* **Exercise aim**: Reproduce the passage from the abstract on designing PAT systems word for word, from "Optimization of the" to "desired product quality.".

* **Quoted passage**:
=== Section Start ===
18th European Symposium on Computer Aided Process Engineering – ESCAPE 18
Bertrand Braunschweig and Xavier Joulia (Editors)
© 2008 Elsevier B.V./Ltd. All rights reserved.
Off-line design of PAT* systems for on-line
applications
Ravendra Singha, Krist V. Gernaeyb, Rafiqul Gani†a
a
CAPEC, bBioEng, Department of Chemical and Biochemical Engineering,
Technical University of Denmark, DK-2800 Kgs. Lyngby, Denmark
Abstract
In the manufacturing industry, for example, the pharmaceutical industry, a thorough
understanding of the process is necessary in addition to a properly designed monitoring
and analysis system (PAT system) to consistently obtain the desired end-product
properties. A model-based computer-aided framework including the methods and tools
through which the design of monitoring and analysis systems for product quality control
can be generated, analyzed and/or validated, has been developed. Two important
supporting tools within the framework are a knowledge base and a model library. The
knowledge base provides the necessary information/data during the design of the PAT
system and the model library generates additional or missing data needed for design.
Optimization of the PAT system design can be achieved in terms of product data
analysis time and/or cost of monitoring equipment subject to the maintenance of the
desired product quality.
=== Section End ===
* **Supplied data**:
=== Section Start ===
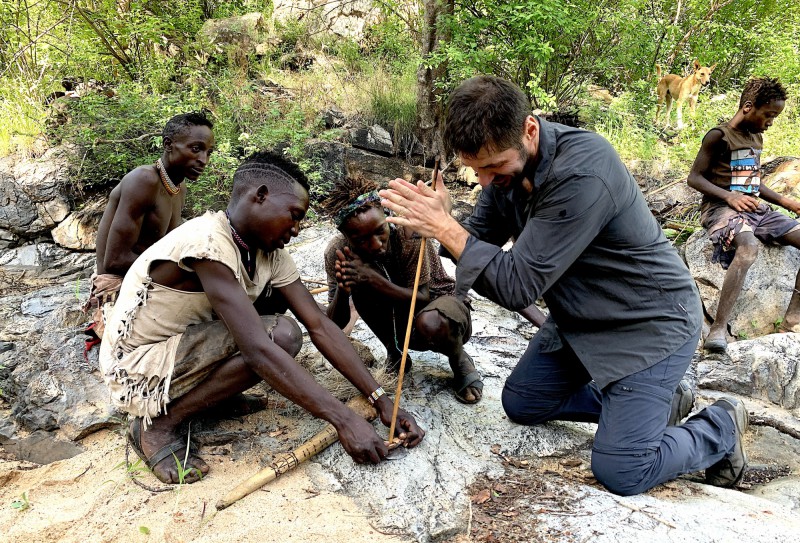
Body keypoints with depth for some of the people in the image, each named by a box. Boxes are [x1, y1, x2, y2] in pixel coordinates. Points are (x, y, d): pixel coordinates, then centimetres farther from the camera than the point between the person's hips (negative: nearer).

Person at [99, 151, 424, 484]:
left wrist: (381, 400, -14)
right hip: (135, 371, -8)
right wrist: (344, 420, -35)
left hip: (185, 353, 8)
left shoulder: (270, 253, -4)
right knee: (280, 334, -25)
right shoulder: (208, 243, -29)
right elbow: (258, 350, -36)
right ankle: (159, 424, -12)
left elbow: (319, 325, -8)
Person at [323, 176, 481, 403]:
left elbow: (422, 298, -26)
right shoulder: (339, 252, -20)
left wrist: (373, 278, -40)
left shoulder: (409, 232, -29)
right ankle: (394, 350, 1)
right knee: (358, 284, -25)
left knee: (429, 323, -39)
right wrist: (342, 289, -38)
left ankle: (460, 361, -2)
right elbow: (336, 325, -16)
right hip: (399, 318, 3)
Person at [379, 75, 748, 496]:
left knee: (618, 471, -11)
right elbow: (479, 238, -3)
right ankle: (650, 401, 22)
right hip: (579, 319, 9)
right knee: (520, 403, 14)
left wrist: (445, 228, -30)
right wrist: (436, 221, -22)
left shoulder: (582, 173, -34)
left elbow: (518, 286, -32)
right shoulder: (506, 161, -7)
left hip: (648, 323, -8)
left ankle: (720, 427, 17)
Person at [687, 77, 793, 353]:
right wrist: (729, 196, -21)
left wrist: (785, 201, 14)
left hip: (756, 208, 9)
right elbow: (694, 177, -9)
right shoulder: (718, 136, -6)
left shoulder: (757, 138, 19)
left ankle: (791, 320, -4)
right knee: (749, 246, -39)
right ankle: (719, 328, -39)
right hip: (720, 207, -9)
=== Section End ===
* **Task output**:
Optimization of the PAT system design can be achieved in terms of product data
analysis time and/or cost of monitoring equipment subject to the maintenance of the
desired product quality.